Some people find fall depressing, others hate spring. I've always been a spring person myself. All that growth, you can feel Nature groaning, the old bitch; she doesn't want to do it, not again, no, anything but that, but she has to. It's a fucking torture rack, all that budding and pushing, the sap up the tree trunks, the weeds and the insects getting set to fight it out once again, the seeds trying to remember how the hell the DNA is supposed to go, all that competition for a little bit of nitrogen; Christ, it's cruel.
What is of interest is what our minds retain, what our lives have given to the air. The witches are gone, vanished; we were just an interval in their lives, and they in ours. But as Sukie’s blue-green ghost continues to haunt the sun-struck pavement, and Jane’s black shape to flit past the moon, so the rumors of the days when they were solid among us, gorgeous and doing evil, have flavored the name of the town in the mouths of others, and for those of us who live here have left something oblong and invisible and exciting we do not understand. We meet it turning the corner where Hemlock meets Oak; it is there when we walk the beach in offseason and the Atlantic in its blackness mirrors the dense packed gray of the clouds: a scandal, life like smoke twisted into legend.
Home Fires by Luanne Rice
Beloved romance novelist Luanne Rice often features themes of nature alongside her stories of love and family. Her 1995 novel Home Fires is set on a small island off the Rhode Island coast and describes the beautiful scenery of the state. The following passages detail the peace and happiness the characters find in their remote home:
Not everyone glimpses paradise during their lifetime. Only the lucky ones.
Thomas felt his breath coming easier than it had in two months, and not for the first time. He wondered why people make it so hard to talk to the people they love. They imagine the worst, they set up obstacles to prevent the truth from coming out. But in the end, when they finally muddle through, they find relief.

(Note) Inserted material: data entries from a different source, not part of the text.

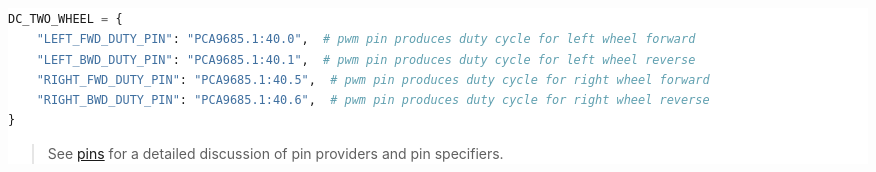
 ```python
DC_TWO_WHEEL = {
    "LEFT_FWD_DUTY_PIN": "PCA9685.1:40.0",  # pwm pin produces duty cycle for left wheel forward
    "LEFT_BWD_DUTY_PIN": "PCA9685.1:40.1",  # pwm pin produces duty cycle for left wheel reverse
    "RIGHT_FWD_DUTY_PIN": "PCA9685.1:40.5",  # pwm pin produces duty cycle for right wheel forward
    "RIGHT_BWD_DUTY_PIN": "PCA9685.1:40.6",  # pwm pin produces duty cycle for right wheel reverse
}
```

> See [pins](pins.md) for a detailed discussion of pin providers and pin specifiers.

Plan, Bad Heroines by Emily M. Danforth
Emily M. Danforth’s 2020 gothic novel Plain, Bad, Heroines features dual timelines all surrounding the mystery and possible haunting of a Rhode Island girl's school built in the early 1900’s. The novel showcases the natural landscape of the state, its forests, and coastlines, as well as what Rhode Island was like for women and queer individuals at the turn of the 20th century.
That version, as with so many of the stories we tell about our history, erased a woman- a plain, bad heroine- in favor of a less messy and more palatable yarn about two feuding brothers from New England.